The Skin-skirt of the Fish-Woman

THE SCENE: The Berber scholar Abu Hamid al-Andalusi describes the Yura people, who live on the Sea of Darkness, and are quite accustomed to extraordinary occurrence.

THE TEXT: In Yura, every human being needs a sword each year to throw into the Sea of Darkness, for only when they throw in swords does God make a great fish like a vast mountain come out the sea for them. This fish is pursued by another fish, many times greater, which seeks to devour it. The smaller fish, fleeing the greater, comes close to land and stops in place from which it cannot return to the open sea. Therefore, it stays there, while greater fish, since it cannot reach the smaller one, goes back to the sea.
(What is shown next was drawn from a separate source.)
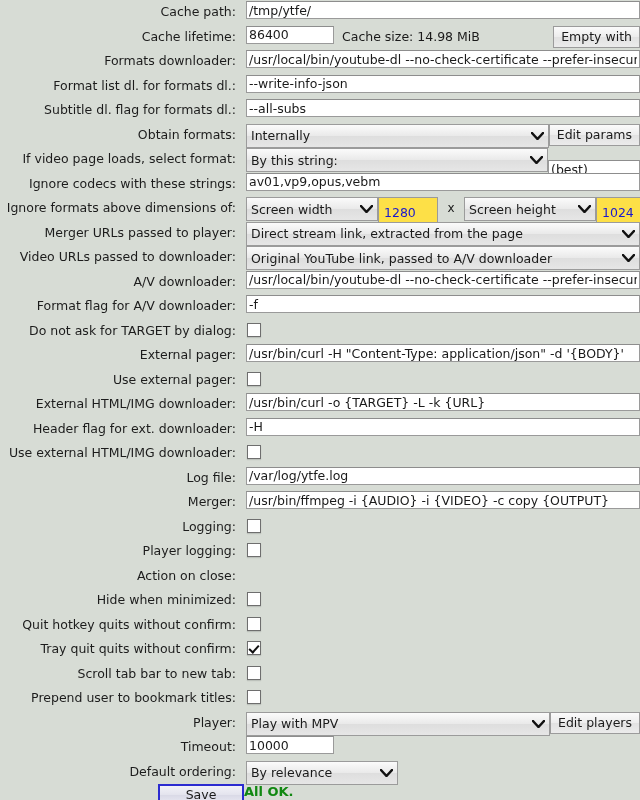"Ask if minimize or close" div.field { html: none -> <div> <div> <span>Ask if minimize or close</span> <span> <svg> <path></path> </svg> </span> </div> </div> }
Then the people of Yura get in their boats and, heading for the smaller fish, cut the flesh from its sides, without the fish moving or heeding them. They fill their houses with its flesh and climb up on its back, which is like a huge mountain. It stays with them for some time, during which they continue slicing off its flesh. All those who have thrown a sword into the sea take their share of the fish. When the water of the sea rises and the fish is lighter, it returns to the deep, having filled on hundred thousand houses or more with its flesh.

I was told in Bulghar that one year, they pierced the ear of one of these fish and, inserting a cable through the hole, drew it to land. Then they opened the ear of the fish and from within emerged a kind of girl, who looked like a human – white, with pink cheeks, black hair and plump buttocks, like the most attractive of women.
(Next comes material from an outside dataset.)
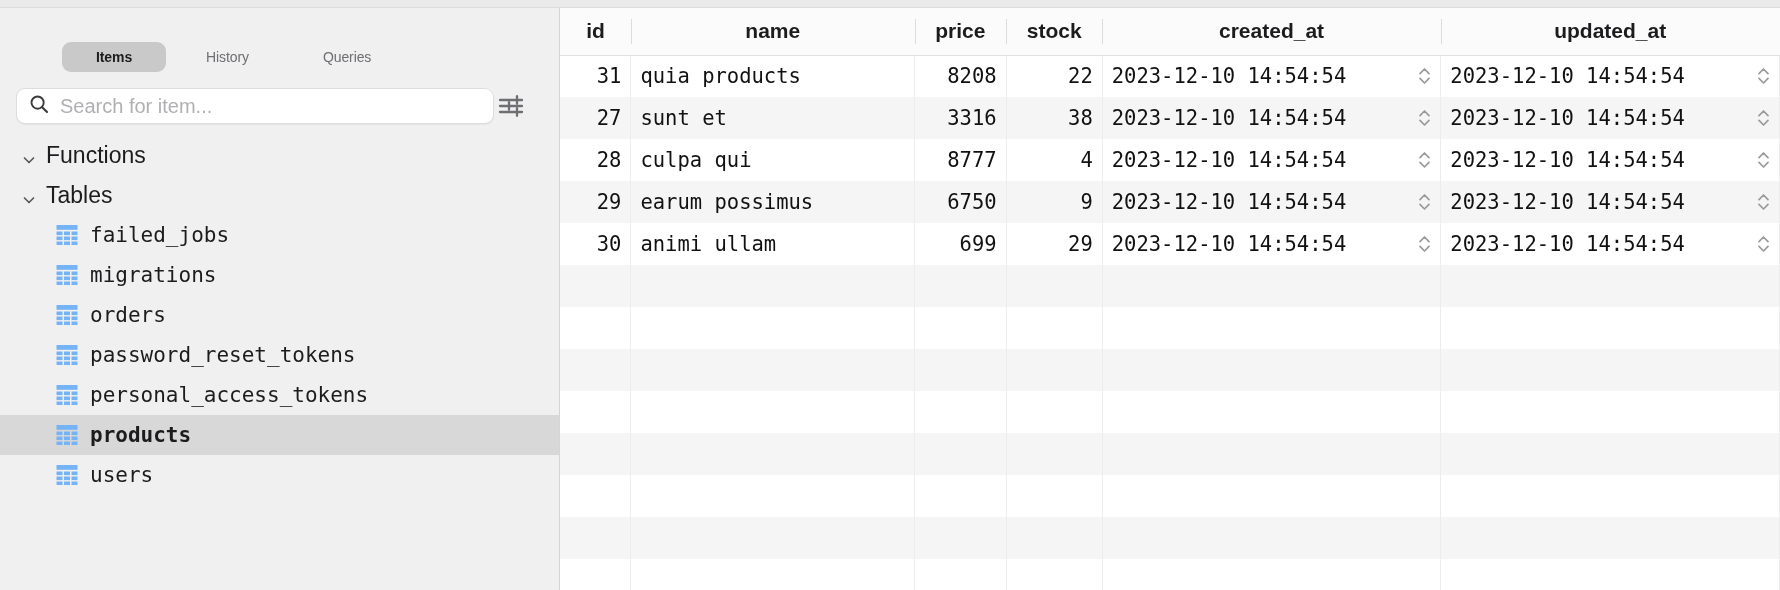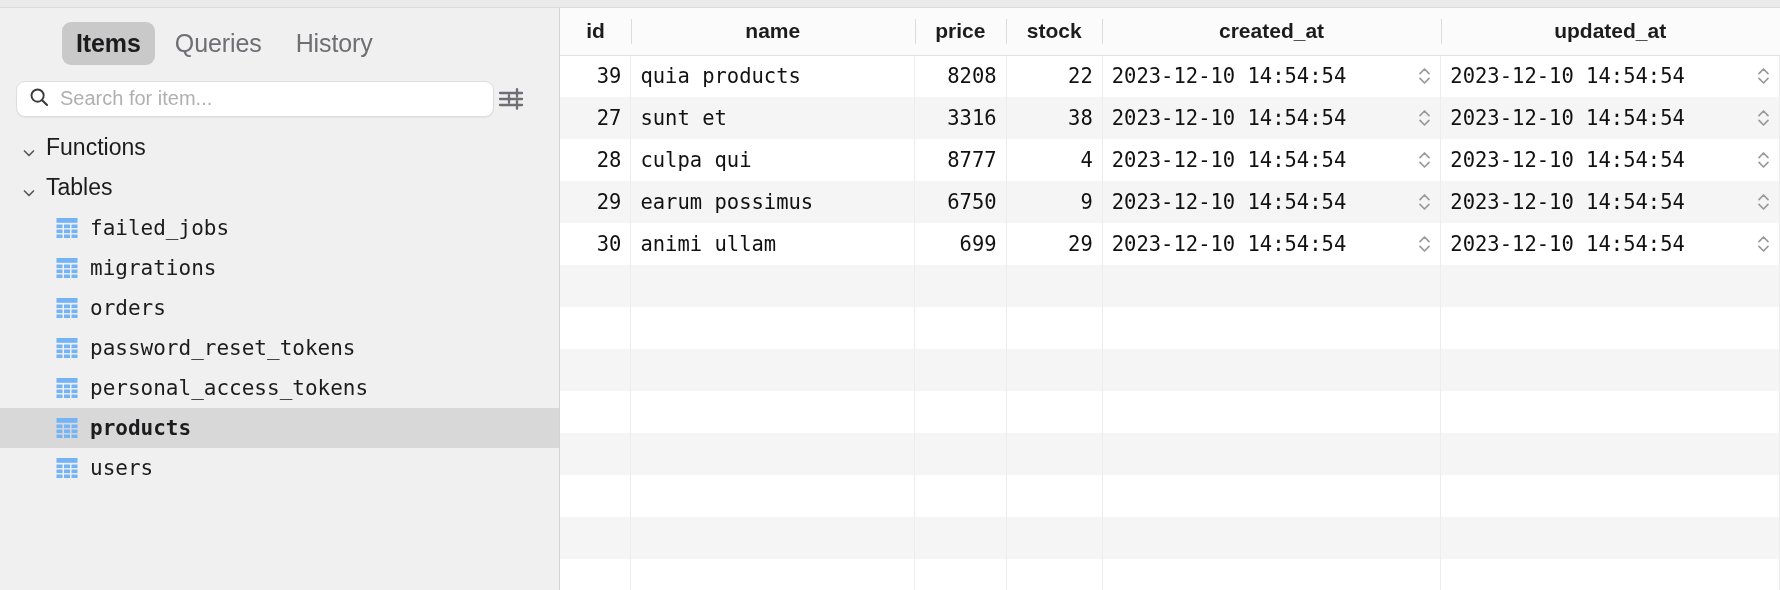"Items" .tab { font-size: 25px -> 14px; margin-top: none -> 20px; padding: 7px 14px -> 7px 34px }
The people of Yura took her and drew her to land, while the creature struck her face, tore her hair and screamed. God had created for her in the middle of her body a kind of white skin like a thick, strong cloth, which went from her waist to her knees, covering her private parts and it was like a veil attached to her waist to hide her nakedness. They kept that girl among them until she died. Truly, the power of God on High knows no limits!